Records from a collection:
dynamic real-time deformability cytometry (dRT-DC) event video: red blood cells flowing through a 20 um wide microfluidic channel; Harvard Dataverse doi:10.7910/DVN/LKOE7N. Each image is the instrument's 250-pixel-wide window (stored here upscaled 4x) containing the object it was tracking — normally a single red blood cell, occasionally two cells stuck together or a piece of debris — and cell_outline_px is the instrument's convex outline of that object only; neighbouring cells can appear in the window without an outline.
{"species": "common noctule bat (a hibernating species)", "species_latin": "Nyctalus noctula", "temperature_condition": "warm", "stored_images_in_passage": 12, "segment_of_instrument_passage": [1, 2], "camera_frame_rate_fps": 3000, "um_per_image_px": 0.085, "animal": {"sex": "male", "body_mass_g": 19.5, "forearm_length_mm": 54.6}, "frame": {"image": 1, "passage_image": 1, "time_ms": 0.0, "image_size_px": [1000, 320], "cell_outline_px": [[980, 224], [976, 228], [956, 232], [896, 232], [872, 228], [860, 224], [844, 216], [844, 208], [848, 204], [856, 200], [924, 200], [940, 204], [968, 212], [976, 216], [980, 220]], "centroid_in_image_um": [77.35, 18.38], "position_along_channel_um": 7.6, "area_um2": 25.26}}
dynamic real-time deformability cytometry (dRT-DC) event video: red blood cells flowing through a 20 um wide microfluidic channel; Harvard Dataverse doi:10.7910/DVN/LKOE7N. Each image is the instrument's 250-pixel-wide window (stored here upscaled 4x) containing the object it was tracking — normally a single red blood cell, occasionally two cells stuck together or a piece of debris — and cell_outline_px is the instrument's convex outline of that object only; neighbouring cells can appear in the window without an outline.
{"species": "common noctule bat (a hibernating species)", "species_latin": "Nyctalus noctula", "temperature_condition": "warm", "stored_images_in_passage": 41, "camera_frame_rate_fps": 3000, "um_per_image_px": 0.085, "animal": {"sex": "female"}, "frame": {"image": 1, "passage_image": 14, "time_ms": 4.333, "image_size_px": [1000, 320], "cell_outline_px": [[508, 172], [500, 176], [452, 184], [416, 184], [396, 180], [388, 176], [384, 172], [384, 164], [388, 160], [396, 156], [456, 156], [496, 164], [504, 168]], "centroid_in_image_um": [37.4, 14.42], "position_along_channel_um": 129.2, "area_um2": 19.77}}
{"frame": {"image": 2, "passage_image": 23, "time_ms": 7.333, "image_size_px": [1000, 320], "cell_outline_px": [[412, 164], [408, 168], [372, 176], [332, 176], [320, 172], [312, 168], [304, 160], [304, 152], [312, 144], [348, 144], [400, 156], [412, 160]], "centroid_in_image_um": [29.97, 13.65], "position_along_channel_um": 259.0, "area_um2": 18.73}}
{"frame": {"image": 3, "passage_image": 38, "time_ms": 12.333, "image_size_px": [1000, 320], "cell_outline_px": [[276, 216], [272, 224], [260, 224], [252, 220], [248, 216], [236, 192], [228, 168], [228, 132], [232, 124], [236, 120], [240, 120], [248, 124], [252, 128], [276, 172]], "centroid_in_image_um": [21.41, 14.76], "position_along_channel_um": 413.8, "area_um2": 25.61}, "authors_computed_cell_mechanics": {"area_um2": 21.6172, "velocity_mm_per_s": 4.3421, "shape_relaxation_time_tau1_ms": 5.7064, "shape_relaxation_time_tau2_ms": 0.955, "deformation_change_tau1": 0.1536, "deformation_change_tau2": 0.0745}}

- _TASK OBJECTIVE_: Transcribe all entries exactly as they are given.

- _REPLY TO THE TASK_:
dynamic real-time deformability cytometry (dRT-DC) event video: red blood cells flowing through a 20 um wide microfluidic channel; Harvard Dataverse doi:10.7910/DVN/LKOE7N. Each image is the instrument's 250-pixel-wide window (stored here upscaled 4x) containing the object it was tracking — normally a single red blood cell, occasionally two cells stuck together or a piece of debris — and cell_outline_px is the instrument's convex outline of that object only; neighbouring cells can appear in the window without an outline.
{"species": "common noctule bat (a hibernating species)", "species_latin": "Nyctalus noctula", "temperature_condition": "warm", "stored_images_in_passage": 12, "segment_of_instrument_passage": [1, 2], "camera_frame_rate_fps": 3000, "um_per_image_px": 0.085, "animal": {"sex": "male", "body_mass_g": 19.5, "forearm_length_mm": 54.6}, "frame": {"image": 1, "passage_image": 1, "time_ms": 0.0, "image_size_px": [1000, 320], "cell_outline_px": [[980, 224], [976, 228], [956, 232], [896, 232], [872, 228], [860, 224], [844, 216], [844, 208], [848, 204], [856, 200], [924, 200], [940, 204], [968, 212], [976, 216], [980, 220]], "centroid_in_image_um": [77.35, 18.38], "position_along_channel_um": 7.6, "area_um2": 25.26}}
dynamic real-time deformability cytometry (dRT-DC) event video: red blood cells flowing through a 20 um wide microfluidic channel; Harvard Dataverse doi:10.7910/DVN/LKOE7N. Each image is the instrument's 250-pixel-wide window (stored here upscaled 4x) containing the object it was tracking — normally a single red blood cell, occasionally two cells stuck together or a piece of debris — and cell_outline_px is the instrument's convex outline of that object only; neighbouring cells can appear in the window without an outline.
{"species": "common noctule bat (a hibernating species)", "species_latin": "Nyctalus noctula", "temperature_condition": "warm", "stored_images_in_passage": 41, "camera_frame_rate_fps": 3000, "um_per_image_px": 0.085, "animal": {"sex": "female"}, "frame": {"image": 1, "passage_image": 14, "time_ms": 4.333, "image_size_px": [1000, 320], "cell_outline_px": [[508, 172], [500, 176], [452, 184], [416, 184], [396, 180], [388, 176], [384, 172], [384, 164], [388, 160], [396, 156], [456, 156], [496, 164], [504, 168]], "centroid_in_image_um": [37.4, 14.42], "position_along_channel_um": 129.2, "area_um2": 19.77}}
{"frame": {"image": 2, "passage_image": 23, "time_ms": 7.333, "image_size_px": [1000, 320], "cell_outline_px": [[412, 164], [408, 168], [372, 176], [332, 176], [320, 172], [312, 168], [304, 160], [304, 152], [312, 144], [348, 144], [400, 156], [412, 160]], "centroid_in_image_um": [29.97, 13.65], "position_along_channel_um": 259.0, "area_um2": 18.73}}
{"frame": {"image": 3, "passage_image": 38, "time_ms": 12.333, "image_size_px": [1000, 320], "cell_outline_px": [[276, 216], [272, 224], [260, 224], [252, 220], [248, 216], [236, 192], [228, 168], [228, 132], [232, 124], [236, 120], [240, 120], [248, 124], [252, 128], [276, 172]], "centroid_in_image_um": [21.41, 14.76], "position_along_channel_um": 413.8, "area_um2": 25.61}, "authors_computed_cell_mechanics": {"area_um2": 21.6172, "velocity_mm_per_s": 4.3421, "shape_relaxation_time_tau1_ms": 5.7064, "shape_relaxation_time_tau2_ms": 0.955, "deformation_change_tau1": 0.1536, "deformation_change_tau2": 0.0745}}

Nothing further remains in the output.